** TRY IT **
What is needed is an exact copy of the entries below, with every picture left out.

** EXTRACTED ENTRIES **
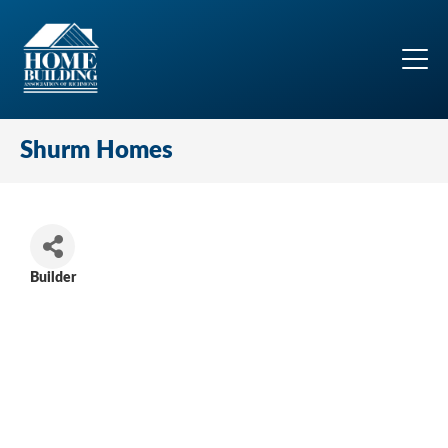
Shurm Homes
Builder
Categories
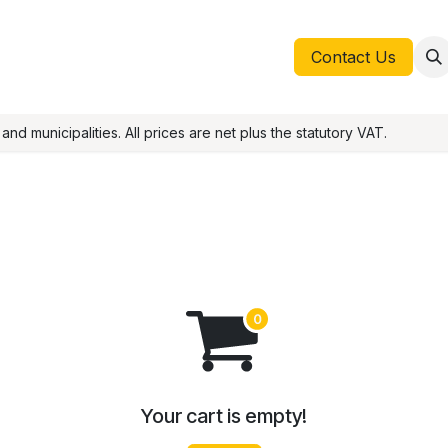
Help
Appointment
Contact
Blog
Contact Us
nd municipalities. All prices are net plus the statutory VAT.
Your cart is empty!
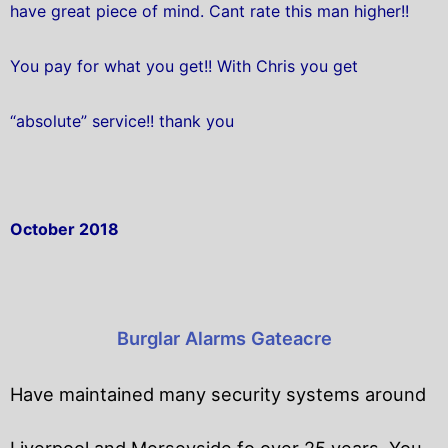
have great piece of mind. Cant rate this man higher!!
You pay for what you get!! With Chris you get
“absolute” service!! thank you
October 2018
Burglar Alarms Gateacre
Have maintained many security systems around
Liverpool and Merseyside fo over 25 years. You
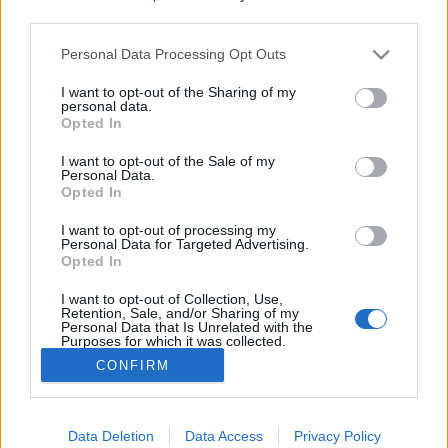
third parties.
Please note that this website/app uses one or more Google
Personal Data Processing Opt Outs
services and may gather and store information including but
not limited to your visit or usage behaviour. You may click to
I want to opt-out of the Sharing of my
Ne halássz halat, ne növessz fogat -
personal data.
grant or deny consent to Google and its third-party tags to
Opted In
Rec.hu
use your data for below specified purposes in below Google
consent section.
I want to opt-out of the Sale of my
RRRecorder
•
2020. április 23.
Personal Data.
Opted In
A megjósolhatatlan kakaós csiga. Levontam a
I want to opt-out of processing my
tanulságokat. Az éjfél két arca, szívhez szóló
Personal Data for Targeted Advertising.
Opted In
lombtalanítás, kényelmetlen és mai. Metróablak,
felpörgött ötletparádé, Németh Szilárd. A Recorder
I want to opt-out of Collection, Use,
új magyar zenéket bemutató rovata.
Retention, Sale, and/or Sharing of my
Personal Data that Is Unrelated with the
Purposes for which it was collected.
Opted Out
CONFIRM
Google consents
I want to allow Google to enable storage
Data Deletion
Data Access
Privacy Policy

** OUTPUT OF THE TASK **
Shurm Homes
Builder
Categories
Help
Appointment
Contact
Blog
Contact Us
nd municipalities. All prices are net plus the statutory VAT.
Your cart is empty!
have great piece of mind. Cant rate this man higher!!
You pay for what you get!! With Chris you get
“absolute” service!! thank you
October 2018
Burglar Alarms Gateacre
Have maintained many security systems around
Liverpool and Merseyside fo over 25 years. You
third parties.
Please note that this website/app uses one or more Google
Personal Data Processing Opt Outs
services and may gather and store information including but
not limited to your visit or usage behaviour. You may click to
I want to opt-out of the Sharing of my
Ne halássz halat, ne növessz fogat -
personal data.
grant or deny consent to Google and its third-party tags to
Opted In
Rec.hu
use your data for below specified purposes in below Google
consent section.
I want to opt-out of the Sale of my
RRRecorder
•
2020. április 23.
Personal Data.
Opted In
A megjósolhatatlan kakaós csiga. Levontam a
I want to opt-out of processing my
tanulságokat. Az éjfél két arca, szívhez szóló
Personal Data for Targeted Advertising.
Opted In
lombtalanítás, kényelmetlen és mai. Metróablak,
felpörgött ötletparádé, Németh Szilárd. A Recorder
I want to opt-out of Collection, Use,
új magyar zenéket bemutató rovata.
Retention, Sale, and/or Sharing of my
Personal Data that Is Unrelated with the
Purposes for which it was collected.
Opted Out
CONFIRM
Google consents
I want to allow Google to enable storage
Data Deletion
Data Access
Privacy Policy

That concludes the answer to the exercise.